El periodista tomó unas notas, poco convencido.

– ¿Le molestaría, señor Ministro -preguntó luego-, contarnos lo sucedido con el mayor número posible de detalles?

– Prácticamente -dijo el Ministro-, no conocemos detalles. Avelino Angulo, no sabemos cómo, logró entrar en los Ministerios. Tal vez, durante la noche.

Se oyó claramente una voz sofocada que decía: "¿Y la vigilancia?". Pero el Ministro no pudo descubrir su procedencia. Sin inmutarse, continuó:

– Como de costumbre, el Presidente entró en su despacho a las nueve. Cinco o diez minutos más tarde, se oyó el disparo. Eso es todo: la muerte fue instantánea.

– ¿Y Avelino Angulo?

– Fue detenido, por supuesto.

– ¿Trató de huir?

El Ministro vaciló.

– No -confesó luego-. Lo encontraron de pie, con el arma en la mano…

El Ministro se arrepentiría más tarde de aquella declaración. Es muy difícil que resulte odioso un hombre que hace algo y luego no huye.

– ¿Opuso resistencia?

Nueva vacilación. ¿Sería prudente…?

– No, no opuso resistencia.

– ¿Se ha descubierto su afiliación a algún partido?

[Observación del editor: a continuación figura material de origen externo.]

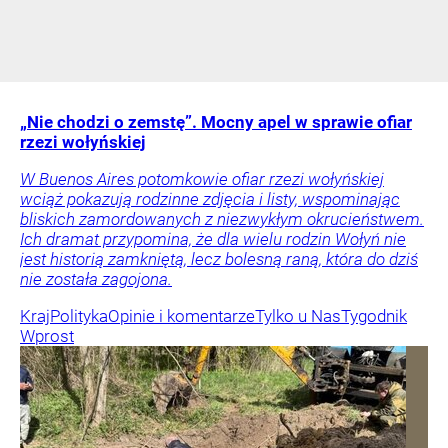
„Nie chodzi o zemstę”. Mocny apel w sprawie ofiar
rzezi wołyńskiej
W Buenos Aires potomkowie ofiar rzezi wołyńskiej
wciąż pokazują rodzinne zdjęcia i listy, wspominając
bliskich zamordowanych z niezwykłym okrucieństwem.
Ich dramat przypomina, że dla wielu rodzin Wołyń nie
jest historią zamkniętą, lecz bolesną raną, która do dziś
nie została zagojona.
Kraj
Polityka
Opinie i komentarze
Tylko u Nas
Tygodnik
Wprost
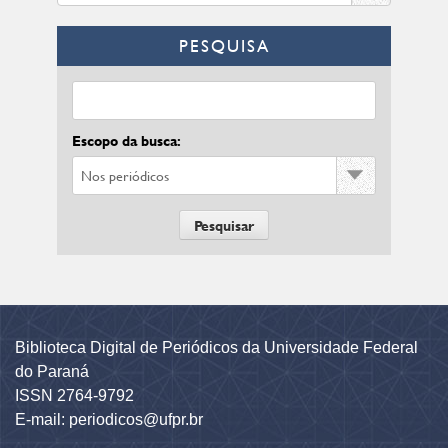
PESQUISA
Escopo da busca:
Biblioteca Digital de Periódicos da Universidade Federal
do Paraná
ISSN 2764-9792
E-mail: periodicos@ufpr.br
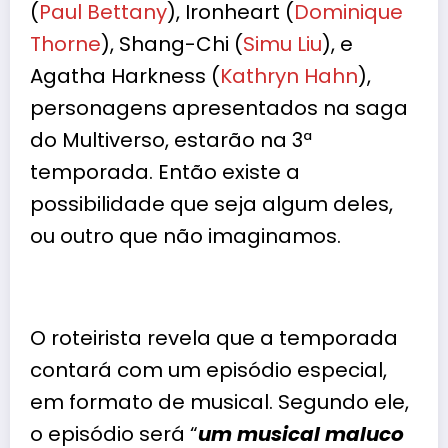
(
Paul Bettany
), Ironheart (
Dominique
Thorne
), Shang-Chi (
Simu Liu
), e
Agatha Harkness
(
Kathryn Hahn
),
personagens apresentados na saga
do Multiverso, estarão na 3ª
temporada. Então existe a
possibilidade que seja algum deles,
ou outro que não imaginamos.
O roteirista revela que a temporada
contará com um episódio especial,
em formato de musical. Segundo ele,
o episódio será “
um musical maluco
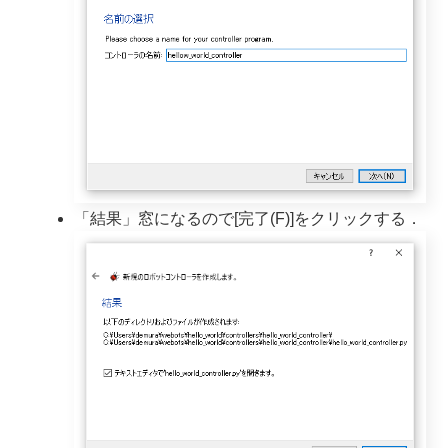
「結果」窓になるので[完了(F)]をクリックする．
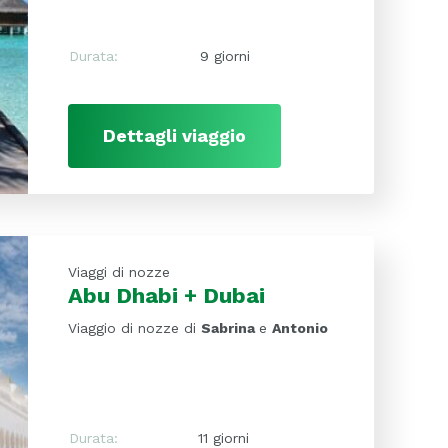
Durata:
9 giorni
Dettagli viaggio
Viaggi di nozze
Abu Dhabi + Dubai
Viaggio di nozze di
Sabrina
e
Antonio
Durata:
11 giorni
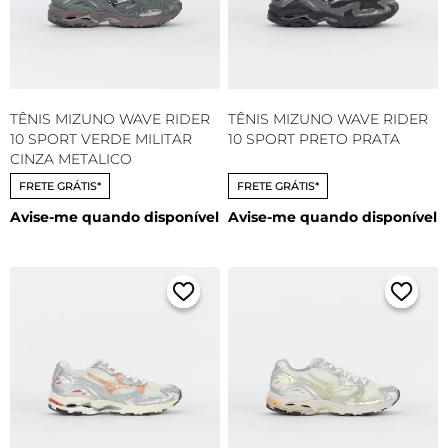
TÊNIS MIZUNO WAVE RIDER
TÊNIS MIZUNO WAVE RIDER
10 SPORT VERDE MILITAR
10 SPORT PRETO PRATA
CINZA METALICO
FRETE GRÁTIS*
FRETE GRÁTIS*
Avise-me quando disponível
Avise-me quando disponível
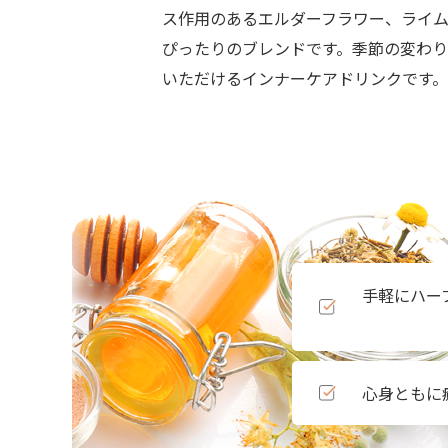
ス作用のあるエルダーフラワー、ライム
ぴったりのブレンドです。季節の変わ
いただけるインナーケアドリンクです。1本
手軽にハー
心身ともに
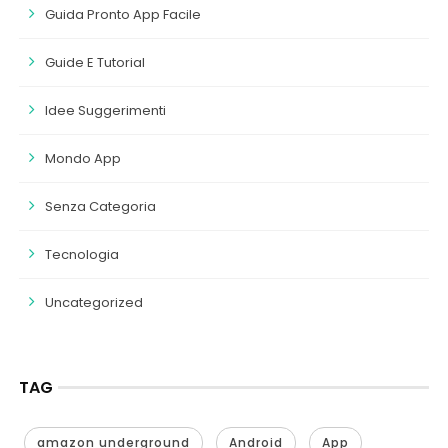
Guida Pronto App Facile
Guide E Tutorial
Idee Suggerimenti
Mondo App
Senza Categoria
Tecnologia
Uncategorized
TAG
amazon underground
Android
App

– El B. A. S. ha iniciado sus averiguaciones. Aún sabemos poco… Tengan en cuenta que no han transcurrido ni seis horas.

– Nos hacemos cargo. ¿Estaba casado?

– ¿El terrorista? Sí, estaba casado.

– ¿Edad?

– Treinta, cuarenta años.

– ¿Amistades?

– El B. A. S. les responderá mañana. Están sobre todo ello.

– ¿Profesión del agresor?

El Ministro pensó: "Profesor del Liceo". Pero dijo:

– Lo ignoramos.

– Sin embargo, era del país, ¿no es cierto?

– Creemos que sí. Aún tenemos pocos datos, no lo olvide.

– Por favor: ¿detalles del disparo?

– Les ruego que no ahonden demasiado, que sean discretos. Era nuestro Presidente, recuérdenlo. Una herida en la región abdominal.

– ¿Y murió en el acto? -Esta vez era un periodista alto y desgarbado quien hacía la pregunta, con gesto dubitativo.

– Sí, ya se lo he dicho.

– ¿Alguna información más sobre el atentado? -pidió Zelada.

El Ministro negó con la cabeza.

– Ninguna información -dijo-. He manifestado todo lo que sabía.

Se formó, inmediatamente, un cierto ambiente de incredulidad. Fue como un murmullo sofocado, como un zumbido. El Ministro se impacientó. Siempre le había fastidiado la Prensa. Siempre había pensado que los periodistas de aquel país eran aficionados a quitarse la chaqueta y hablar con el pitillo en los labios solamente porque lo habían visto hacer a sus colegas en las películas que llegaban de los Estados Unidos. Deseaba marcharse cuanto antes y trató de precipitar su fuga.